Born Criminal: Matilda Joslyn Gage, Radical Suffragist by Angelica Shirley Carpenter. South Dakota Historical Society Press.
While living with her daughter and son-in-law (the future best-selling children’s author, L. Frank Baum) in Chicago during the summer of 1893, Matilda Joslyn Gage visited the World’s Fair several times. Carpenter’s biography of the suffragist, abolitionist, freethinker, and radical touches upon these visits in the twilight of her remarkable life.
Women in International and Universal Exhibitions, 1876-1937 by Myriam Boussahba-Bravard and Rebecca Rogers.

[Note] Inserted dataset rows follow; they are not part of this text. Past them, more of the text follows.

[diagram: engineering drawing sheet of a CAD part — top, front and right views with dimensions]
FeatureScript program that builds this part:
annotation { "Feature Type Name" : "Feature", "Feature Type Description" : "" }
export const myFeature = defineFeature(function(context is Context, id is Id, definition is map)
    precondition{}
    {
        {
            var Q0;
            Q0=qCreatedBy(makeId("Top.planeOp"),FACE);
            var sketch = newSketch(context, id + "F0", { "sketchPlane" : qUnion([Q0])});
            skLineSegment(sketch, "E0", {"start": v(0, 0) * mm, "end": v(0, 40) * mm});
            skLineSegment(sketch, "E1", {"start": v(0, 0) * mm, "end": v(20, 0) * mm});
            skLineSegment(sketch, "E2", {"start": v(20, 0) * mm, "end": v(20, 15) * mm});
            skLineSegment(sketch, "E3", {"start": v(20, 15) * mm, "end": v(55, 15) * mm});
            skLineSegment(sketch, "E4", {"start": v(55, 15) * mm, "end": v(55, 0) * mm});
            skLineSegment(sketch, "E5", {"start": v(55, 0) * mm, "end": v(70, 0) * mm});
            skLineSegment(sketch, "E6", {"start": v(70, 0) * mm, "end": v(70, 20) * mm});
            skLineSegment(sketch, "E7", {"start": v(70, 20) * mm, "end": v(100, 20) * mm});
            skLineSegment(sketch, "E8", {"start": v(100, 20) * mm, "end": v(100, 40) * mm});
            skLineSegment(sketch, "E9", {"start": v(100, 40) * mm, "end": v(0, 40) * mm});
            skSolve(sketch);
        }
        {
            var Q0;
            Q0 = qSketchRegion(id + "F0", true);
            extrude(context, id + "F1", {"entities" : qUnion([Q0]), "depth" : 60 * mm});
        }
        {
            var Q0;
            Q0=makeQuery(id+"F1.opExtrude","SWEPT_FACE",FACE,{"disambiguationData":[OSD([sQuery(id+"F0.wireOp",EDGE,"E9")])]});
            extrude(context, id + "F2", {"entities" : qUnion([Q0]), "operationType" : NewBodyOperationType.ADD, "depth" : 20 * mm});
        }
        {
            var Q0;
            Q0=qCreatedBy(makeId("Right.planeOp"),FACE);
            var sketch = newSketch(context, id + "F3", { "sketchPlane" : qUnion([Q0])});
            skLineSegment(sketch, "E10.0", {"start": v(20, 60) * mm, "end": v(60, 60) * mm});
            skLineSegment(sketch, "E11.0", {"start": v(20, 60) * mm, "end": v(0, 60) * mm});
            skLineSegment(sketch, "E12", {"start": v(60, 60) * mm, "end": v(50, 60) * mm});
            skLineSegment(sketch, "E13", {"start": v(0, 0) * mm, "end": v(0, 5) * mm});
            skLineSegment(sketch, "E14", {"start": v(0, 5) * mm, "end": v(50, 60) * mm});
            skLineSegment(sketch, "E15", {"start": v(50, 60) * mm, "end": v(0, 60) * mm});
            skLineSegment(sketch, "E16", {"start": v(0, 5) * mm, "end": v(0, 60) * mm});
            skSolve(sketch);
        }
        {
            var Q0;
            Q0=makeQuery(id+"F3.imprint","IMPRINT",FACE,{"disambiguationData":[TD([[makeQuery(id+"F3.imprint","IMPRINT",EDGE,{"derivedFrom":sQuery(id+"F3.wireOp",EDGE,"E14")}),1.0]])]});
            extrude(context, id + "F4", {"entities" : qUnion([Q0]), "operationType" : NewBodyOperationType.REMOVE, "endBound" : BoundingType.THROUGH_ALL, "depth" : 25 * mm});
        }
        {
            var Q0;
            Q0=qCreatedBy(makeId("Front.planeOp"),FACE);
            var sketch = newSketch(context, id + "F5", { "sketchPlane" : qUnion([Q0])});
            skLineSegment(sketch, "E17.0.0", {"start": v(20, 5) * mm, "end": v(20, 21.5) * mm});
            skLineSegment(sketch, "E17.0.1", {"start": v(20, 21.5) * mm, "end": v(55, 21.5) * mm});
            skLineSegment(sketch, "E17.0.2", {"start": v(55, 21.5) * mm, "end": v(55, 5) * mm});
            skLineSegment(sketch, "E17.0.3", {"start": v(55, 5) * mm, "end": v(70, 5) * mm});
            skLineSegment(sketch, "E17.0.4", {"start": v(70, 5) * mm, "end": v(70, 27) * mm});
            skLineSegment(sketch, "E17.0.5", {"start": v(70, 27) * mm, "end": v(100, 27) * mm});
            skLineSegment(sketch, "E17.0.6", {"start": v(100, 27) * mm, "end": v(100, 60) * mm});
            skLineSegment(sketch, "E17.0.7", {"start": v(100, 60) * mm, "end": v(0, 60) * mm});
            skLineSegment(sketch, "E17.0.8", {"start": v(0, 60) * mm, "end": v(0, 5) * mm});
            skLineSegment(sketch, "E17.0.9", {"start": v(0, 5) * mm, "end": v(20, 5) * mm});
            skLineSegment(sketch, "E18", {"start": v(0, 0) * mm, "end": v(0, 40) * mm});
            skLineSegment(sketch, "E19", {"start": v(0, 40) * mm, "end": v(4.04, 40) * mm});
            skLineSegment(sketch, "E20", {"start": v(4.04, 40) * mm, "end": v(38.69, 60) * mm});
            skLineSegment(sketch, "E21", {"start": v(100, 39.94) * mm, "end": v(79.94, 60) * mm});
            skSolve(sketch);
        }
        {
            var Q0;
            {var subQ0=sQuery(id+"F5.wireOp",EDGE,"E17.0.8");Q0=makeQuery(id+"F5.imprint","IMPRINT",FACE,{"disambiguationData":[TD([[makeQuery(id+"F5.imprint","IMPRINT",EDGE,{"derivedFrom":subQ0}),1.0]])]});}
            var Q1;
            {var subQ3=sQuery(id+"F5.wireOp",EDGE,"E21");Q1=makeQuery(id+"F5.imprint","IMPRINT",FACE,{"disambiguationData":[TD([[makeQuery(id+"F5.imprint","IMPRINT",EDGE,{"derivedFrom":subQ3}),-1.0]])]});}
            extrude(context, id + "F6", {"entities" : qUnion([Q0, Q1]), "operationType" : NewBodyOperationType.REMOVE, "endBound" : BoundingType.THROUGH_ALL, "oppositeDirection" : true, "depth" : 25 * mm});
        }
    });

Routledge.
This academic collection includes “Unpretentious Paintings: Mexico’s National School of Fine Arts’ Women Students at the 1893 Chicago Columbian Exposition” by Ursula Tania Estrada, “After Mature Deliberation: Women Lawyers’ Infiltration of the 1893 World Columbian Exposition” by Gwen Jordan, “African American Women’s Voices at the 1893 Chicago World Fair” by Claudine Raynaud, “International Activism After the Fair: New South Wales, Utah, and the 1893 World’s Columbian Exhibition” by James Keating, and “Rendezvous at the Expo: Building a Franco-American Women’s Network, 1889-1893-1900” by Karen Offen.
Expanding Nationalisms at World’s Fairs: Identity, Diversity, and Exchange, 1851-1915 by David Seth Raizman and Ethan Robey. Routledge.
This academic collection includes “A Neoclassical Translation: The Hôôden at the 1893 World’s Columbian Exposition” by Hannah L. Sigur.
The Lake on Fire by Rosellen Brown. Sarabande Books.
This epic narrative begins among 19th century Jewish immigrants on a failing Wisconsin farm. Dazzled by lore of the American dream, Chaya and her strange, brilliant, young brother Asher stow away to Chicago; what they discover there, however, is a Gilded Age as empty a façade as the beautiful Columbian Exposition. (from the publisher’s description.)